## TRAVAIL À FAIRE
- a) Pour chacune des affirmations (i), (ii) et (iii), dites par oui ou par non si elle concorde avec le texte sur la Legaltech, et citez à l'identique les mots du texte qui permettent de trancher.
(i) Pierre Breesé est présenté comme président du cabinet IP TRUST.
(ii) Le texte a été publié un mardi.
(iii) L'automatisation des process doit permettre d'améliorer le rapport qualité/prix.
- b) Reproduisez le passage du texte sur la Legaltech qui commence par « Les possibilités offertes » et se poursuit jusqu'à « faible valeur ajoutée) ».

## TEXTE À LIRE
········
Legaltech : la technologie s’invite chez les professionnels du droit – Paroles d’experts
Publié le lundi 3 juin 2019Dans les prochains jours, Pierre Breesé animera la formation suivante :
Sur la même thématique, l’IEEPI vous propose la formation suivante :
Paroles d’experts : Pierre Breesé.
L’IEEPI donne la parole à ses experts, aujourd’hui Pierre Breesé, Président du cabinet de conseil en Propriété Intellectuelle IP TRUST.
Il nous propose une analyse sur :
La Legaltech, quand la technologie s’invite chez les professionnels du droit.
Les possibilités offertes par les technologies numériques ouvrent des perspectives d’évolution en profondeur de l’exercice des prestations juridiques en matière de propriété intellectuelle :
- Apparition de nouveaux acteurs d’intermédiation susceptibles de capter les clients finaux et de transformer les acteurs historiques en sous-traitants, perdant la relation client ainsi que la maîtrise des prix
- Recours aux solutions d’intelligence artificielle pour permettre au conseil de se concentrer sur les prestations à haute valeur ajoutée, notamment la stratégie
- Automatisation de process, permettant d’améliorer le rapport qualité/prix par une optimisation des moyens supports (back-office, tâches à faible valeur ajoutée)
········
## DOCUMENTS FOURNIS
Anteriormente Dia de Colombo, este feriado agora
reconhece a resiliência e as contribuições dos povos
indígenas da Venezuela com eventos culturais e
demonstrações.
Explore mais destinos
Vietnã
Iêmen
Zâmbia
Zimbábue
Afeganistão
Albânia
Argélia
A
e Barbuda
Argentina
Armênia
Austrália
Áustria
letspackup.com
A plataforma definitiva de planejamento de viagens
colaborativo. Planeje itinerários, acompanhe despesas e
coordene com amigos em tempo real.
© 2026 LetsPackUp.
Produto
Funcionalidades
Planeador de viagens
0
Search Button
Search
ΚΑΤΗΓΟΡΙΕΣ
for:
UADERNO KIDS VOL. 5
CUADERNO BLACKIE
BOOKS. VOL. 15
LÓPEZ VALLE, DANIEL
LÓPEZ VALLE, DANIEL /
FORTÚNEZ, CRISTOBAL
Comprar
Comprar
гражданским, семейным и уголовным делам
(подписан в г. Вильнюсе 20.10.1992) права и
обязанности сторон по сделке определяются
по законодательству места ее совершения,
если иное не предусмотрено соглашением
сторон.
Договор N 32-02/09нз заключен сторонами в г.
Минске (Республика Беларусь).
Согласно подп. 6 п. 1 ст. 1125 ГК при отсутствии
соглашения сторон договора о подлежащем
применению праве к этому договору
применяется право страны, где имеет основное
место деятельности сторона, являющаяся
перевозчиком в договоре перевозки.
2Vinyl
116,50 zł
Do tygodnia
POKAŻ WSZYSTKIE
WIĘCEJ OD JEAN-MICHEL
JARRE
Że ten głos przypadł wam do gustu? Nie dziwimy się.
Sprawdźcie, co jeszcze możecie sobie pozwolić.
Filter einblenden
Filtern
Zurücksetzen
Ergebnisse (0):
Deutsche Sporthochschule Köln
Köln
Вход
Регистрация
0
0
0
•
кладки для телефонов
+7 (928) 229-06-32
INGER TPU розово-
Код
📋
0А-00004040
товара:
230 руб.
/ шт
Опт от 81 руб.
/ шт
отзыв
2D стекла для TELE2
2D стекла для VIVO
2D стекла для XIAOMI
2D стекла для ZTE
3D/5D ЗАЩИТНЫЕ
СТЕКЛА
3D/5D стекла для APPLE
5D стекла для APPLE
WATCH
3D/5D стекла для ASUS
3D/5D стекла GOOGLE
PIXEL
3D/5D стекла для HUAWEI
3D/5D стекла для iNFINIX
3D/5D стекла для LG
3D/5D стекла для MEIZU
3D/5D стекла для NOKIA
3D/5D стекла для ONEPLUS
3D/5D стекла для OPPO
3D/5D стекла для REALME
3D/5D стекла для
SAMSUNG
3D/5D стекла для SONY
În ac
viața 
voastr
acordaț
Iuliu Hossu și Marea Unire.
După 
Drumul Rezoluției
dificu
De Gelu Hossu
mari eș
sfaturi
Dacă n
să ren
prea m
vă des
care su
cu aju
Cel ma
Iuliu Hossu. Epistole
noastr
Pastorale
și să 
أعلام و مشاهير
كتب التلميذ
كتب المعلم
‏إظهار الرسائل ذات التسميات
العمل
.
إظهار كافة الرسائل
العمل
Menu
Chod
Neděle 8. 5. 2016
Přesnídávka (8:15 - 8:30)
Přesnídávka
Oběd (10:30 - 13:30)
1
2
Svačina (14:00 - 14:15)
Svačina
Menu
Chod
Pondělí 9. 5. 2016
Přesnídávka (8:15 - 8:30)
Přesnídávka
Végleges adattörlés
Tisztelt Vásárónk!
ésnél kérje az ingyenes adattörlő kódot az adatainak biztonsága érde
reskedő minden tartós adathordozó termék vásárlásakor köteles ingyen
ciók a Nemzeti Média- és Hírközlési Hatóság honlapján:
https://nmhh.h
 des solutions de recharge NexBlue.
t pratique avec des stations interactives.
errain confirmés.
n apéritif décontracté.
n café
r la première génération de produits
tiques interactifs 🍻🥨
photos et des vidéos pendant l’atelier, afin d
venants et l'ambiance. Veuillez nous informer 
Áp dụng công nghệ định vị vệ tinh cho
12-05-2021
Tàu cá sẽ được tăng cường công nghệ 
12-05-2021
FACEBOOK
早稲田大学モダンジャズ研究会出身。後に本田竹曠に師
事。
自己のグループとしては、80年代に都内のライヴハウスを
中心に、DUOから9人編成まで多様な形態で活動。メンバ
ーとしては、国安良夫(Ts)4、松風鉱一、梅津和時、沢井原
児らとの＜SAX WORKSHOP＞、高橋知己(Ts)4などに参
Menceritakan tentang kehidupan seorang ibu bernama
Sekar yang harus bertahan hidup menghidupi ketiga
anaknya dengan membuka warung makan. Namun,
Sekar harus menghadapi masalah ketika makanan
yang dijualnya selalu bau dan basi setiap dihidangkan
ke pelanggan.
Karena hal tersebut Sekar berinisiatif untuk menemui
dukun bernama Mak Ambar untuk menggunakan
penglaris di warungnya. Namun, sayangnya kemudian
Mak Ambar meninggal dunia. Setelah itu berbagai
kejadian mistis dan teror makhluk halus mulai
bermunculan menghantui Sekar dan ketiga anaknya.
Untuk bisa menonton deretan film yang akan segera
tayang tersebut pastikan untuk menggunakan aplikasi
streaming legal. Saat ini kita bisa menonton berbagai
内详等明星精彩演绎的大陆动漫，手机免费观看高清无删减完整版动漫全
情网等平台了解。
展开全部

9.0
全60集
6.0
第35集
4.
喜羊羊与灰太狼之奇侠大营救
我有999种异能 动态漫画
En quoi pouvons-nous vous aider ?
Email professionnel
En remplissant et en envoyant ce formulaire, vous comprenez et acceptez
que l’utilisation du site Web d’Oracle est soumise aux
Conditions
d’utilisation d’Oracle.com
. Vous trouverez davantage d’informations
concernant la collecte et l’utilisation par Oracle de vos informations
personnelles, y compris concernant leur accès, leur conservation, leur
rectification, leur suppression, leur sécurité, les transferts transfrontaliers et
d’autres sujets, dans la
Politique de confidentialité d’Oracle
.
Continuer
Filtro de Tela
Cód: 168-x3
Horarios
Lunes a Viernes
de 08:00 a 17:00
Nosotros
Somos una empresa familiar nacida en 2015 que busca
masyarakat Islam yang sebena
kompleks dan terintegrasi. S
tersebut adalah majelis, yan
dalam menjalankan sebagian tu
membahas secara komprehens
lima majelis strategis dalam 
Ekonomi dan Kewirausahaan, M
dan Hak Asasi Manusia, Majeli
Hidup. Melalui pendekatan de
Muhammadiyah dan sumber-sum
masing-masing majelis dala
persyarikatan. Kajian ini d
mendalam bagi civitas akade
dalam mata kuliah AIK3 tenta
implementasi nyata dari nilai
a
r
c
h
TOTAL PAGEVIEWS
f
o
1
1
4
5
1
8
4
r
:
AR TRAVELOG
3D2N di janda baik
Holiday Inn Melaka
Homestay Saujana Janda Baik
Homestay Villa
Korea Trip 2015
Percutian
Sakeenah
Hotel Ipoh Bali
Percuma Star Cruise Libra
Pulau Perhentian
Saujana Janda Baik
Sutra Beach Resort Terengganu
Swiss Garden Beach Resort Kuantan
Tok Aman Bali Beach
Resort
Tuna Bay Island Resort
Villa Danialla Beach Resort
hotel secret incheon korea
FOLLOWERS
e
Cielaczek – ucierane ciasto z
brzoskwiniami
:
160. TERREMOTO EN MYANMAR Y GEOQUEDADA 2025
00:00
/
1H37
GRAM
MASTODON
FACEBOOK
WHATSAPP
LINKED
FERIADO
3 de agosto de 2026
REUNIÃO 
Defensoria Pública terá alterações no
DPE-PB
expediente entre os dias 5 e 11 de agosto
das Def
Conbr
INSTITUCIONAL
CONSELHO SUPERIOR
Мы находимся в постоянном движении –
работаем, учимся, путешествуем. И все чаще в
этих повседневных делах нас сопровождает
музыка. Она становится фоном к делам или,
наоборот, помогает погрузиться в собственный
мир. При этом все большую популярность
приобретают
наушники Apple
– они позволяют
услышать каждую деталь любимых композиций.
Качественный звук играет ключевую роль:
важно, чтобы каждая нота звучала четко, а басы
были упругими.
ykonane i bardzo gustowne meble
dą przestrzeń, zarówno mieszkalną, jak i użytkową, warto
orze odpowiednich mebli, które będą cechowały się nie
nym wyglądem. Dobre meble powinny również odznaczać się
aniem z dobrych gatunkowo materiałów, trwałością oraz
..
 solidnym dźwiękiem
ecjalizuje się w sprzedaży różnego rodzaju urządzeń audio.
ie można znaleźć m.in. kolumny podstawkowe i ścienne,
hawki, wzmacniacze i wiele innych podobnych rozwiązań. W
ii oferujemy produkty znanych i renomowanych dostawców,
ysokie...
········
## RÉSULTATS PAR TÂCHE
- a)
(i) Oui : « Pierre Breesé, Président du cabinet de conseil en Propriété Intellectuelle IP TRUST »
(ii) Non : « Publié le lundi 3 juin 2019 »
(iii) Oui : « Automatisation de process, permettant d’améliorer le rapport qualité/prix »

- b)
Les possibilités offertes par les technologies numériques ouvrent des perspectives d’évolution en profondeur de l’exercice des prestations juridiques en matière de propriété intellectuelle :
- Apparition de nouveaux acteurs d’intermédiation susceptibles de capter les clients finaux et de transformer les acteurs historiques en sous-traitants, perdant la relation client ainsi que la maîtrise des prix
- Recours aux solutions d’intelligence artificielle pour permettre au conseil de se concentrer sur les prestations à haute valeur ajoutée, notamment la stratégie
- Automatisation de process, permettant d’améliorer le rapport qualité/prix par une optimisation des moyens supports (back-office, tâches à faible valeur ajoutée)